Arthur on Mon, 12th Aug 2013 5:14 pm
Machines that produce solar cells are not powered by coal, nor gas, nor oil, nor pedals, nor sails, nor donkeys, just electricity.
http://www.youtube.com/watch?v=fZ1SC-vUe_I
GregT on Mon, 12th Aug 2013 8:57 pm
Solar panels are merely collectors of energy, one very small part in an immensely complicated plethora of systems. One does not merely plop a solar panel on the ground and carry on with BAU.
What exactly are you planning on using solar energy for Arthur? Light bulbs, computers, and even refrigerators, are not necessary for human survival. Food and water are.

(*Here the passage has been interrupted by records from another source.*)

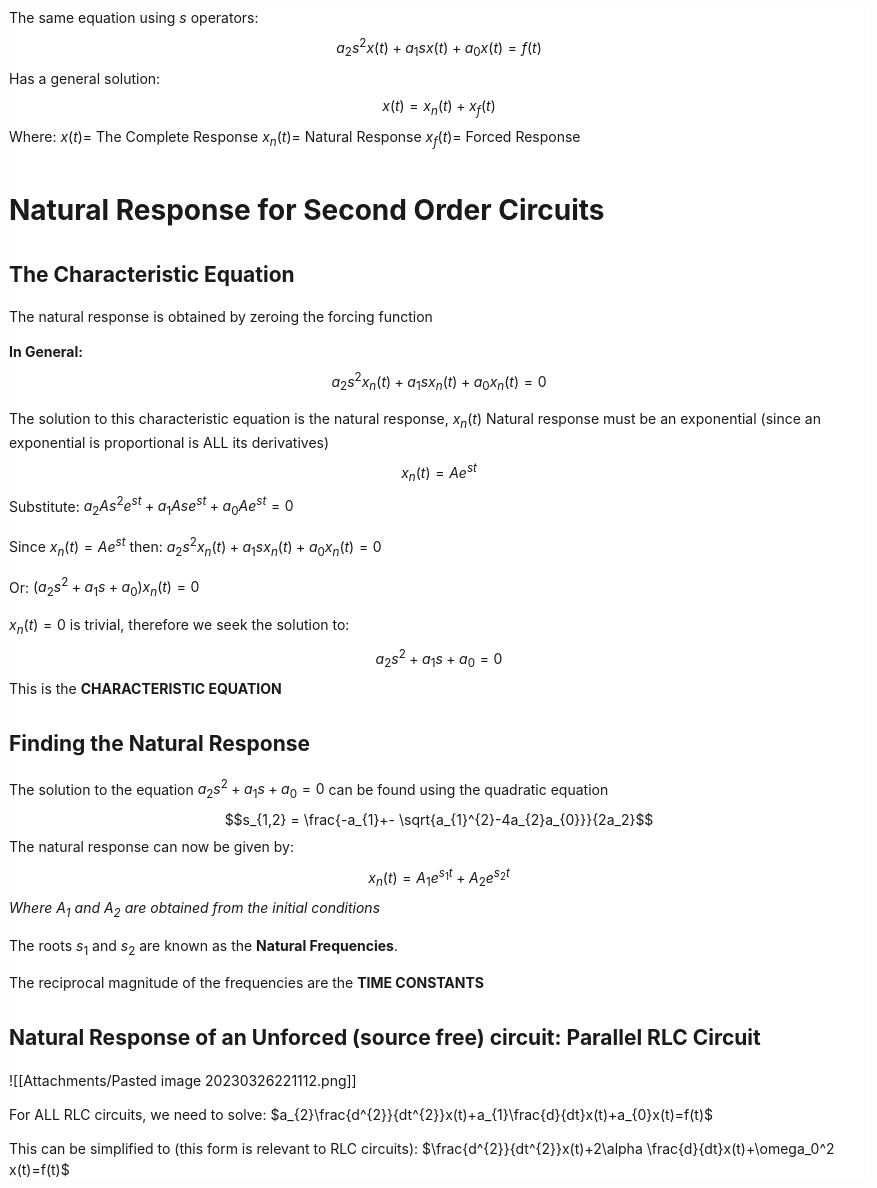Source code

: The same equation using *s* operators:
$$a_{2}s^{2}x(t)+a_{1}sx(t) + a_{0}x(t) = f(t)$$
Has a general solution:
$$x(t) = x_{n}(t) + x_{f}(t)$$
Where:
$x(t) =$ The Complete Response
$x_{n}(t) =$ Natural Response
$x_{f}(t) =$ Forced Response

# Natural Response for Second Order Circuits

## The Characteristic Equation

The natural response is obtained by zeroing the forcing function

**In General:**
$$a_{2}s^{2}x_{n}(t) + a_{1}sx_{n}(t) + a_{0}x_{n}(t) = 0$$

The solution to this characteristic equation is the natural response, $x_{n}(t)$
Natural response must be an exponential (since an exponential is proportional is ALL its derivatives)
$$x_{n}(t) = Ae^{st}$$
Substitute: $a_{2}As^{2}e^{st}+a_{1}Ase^{st}+a_{0}Ae^{st}= 0$

Since $x_{n}(t)=Ae^{st}$ then: $a_{2}s^{2}x_{n}(t)+a_{1}sx_{n}(t)+a_{0}x_{n}(t) = 0$

Or: $(a_{2}s^{2}+a_{1}s+a_{0})x_{n}(t) = 0$

$x_{n}(t) = 0$ is trivial, therefore we seek the solution to: $$a_{2}s^{2}+ a_{1}s + a_{0} = 0$$
This is the **CHARACTERISTIC EQUATION**

## Finding the Natural Response

The solution to the equation $a_{2}s^{2}+ a_{1}s + a_{0} = 0$ can be found using the quadratic equation
$$s_{1,2} = \frac{-a_{1}+- \sqrt{a_{1}^{2}-4a_{2}a_{0}}}{2a_2}$$
The natural response can now be given by:
$$x_{n}(t) = A_{1}e^{s_{1}t} + A_{2}e^{s_{2}t}$$
*Where $A_{1}$ and $A_{2}$ are obtained from the initial conditions*

The roots $s_{1}$ and $s_{2}$ are known as the **Natural Frequencies**.

The reciprocal magnitude of the frequencies are the **TIME CONSTANTS**

## Natural Response of an Unforced (source free) circuit: Parallel RLC Circuit

![[Attachments/Pasted image 20230326221112.png]]

For ALL RLC circuits, we need to solve:  $a_{2}\frac{d^{2}}{dt^{2}}x(t)+a_{1}\frac{d}{dt}x(t)+a_{0}x(t)=f(t)$

This can be simplified to (this form is relevant to RLC circuits): $\frac{d^{2}}{dt^{2}}x(t)+2\alpha \frac{d}{dt}x(t)+\omega_0^2 x(t)=f(t)$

The further we damage the earths ecosystems, the less food and water that will be available to keep our species alive. We are already in overshoot, mainly because of cheap, abundant, excess energy. Why would anyone wish to continue down the same path that we are currently on? The only thing that we will accomplish is to lessen the carrying capacity of the Earth even more than we already have.
We need to seriously rethink the direction that we are heading in, because the direction that we are heading in now, leads to a dead end.
Arthur on Tue, 13th Aug 2013 5:44 pm
“What exactly are you planning on using solar energy for Arthur? Light bulbs, computers, and even refrigerators, are not necessary for human survival. Food and water are. ”
I am confident that life in the future in Europe will provide for more than naked survival. Do not expect much change, probably slow decline, holiday in Holland rather than Maldives, cycling more, never buying a desktop or laptop anymore, at some point dumping the very old car without replacement. That sort of stuff.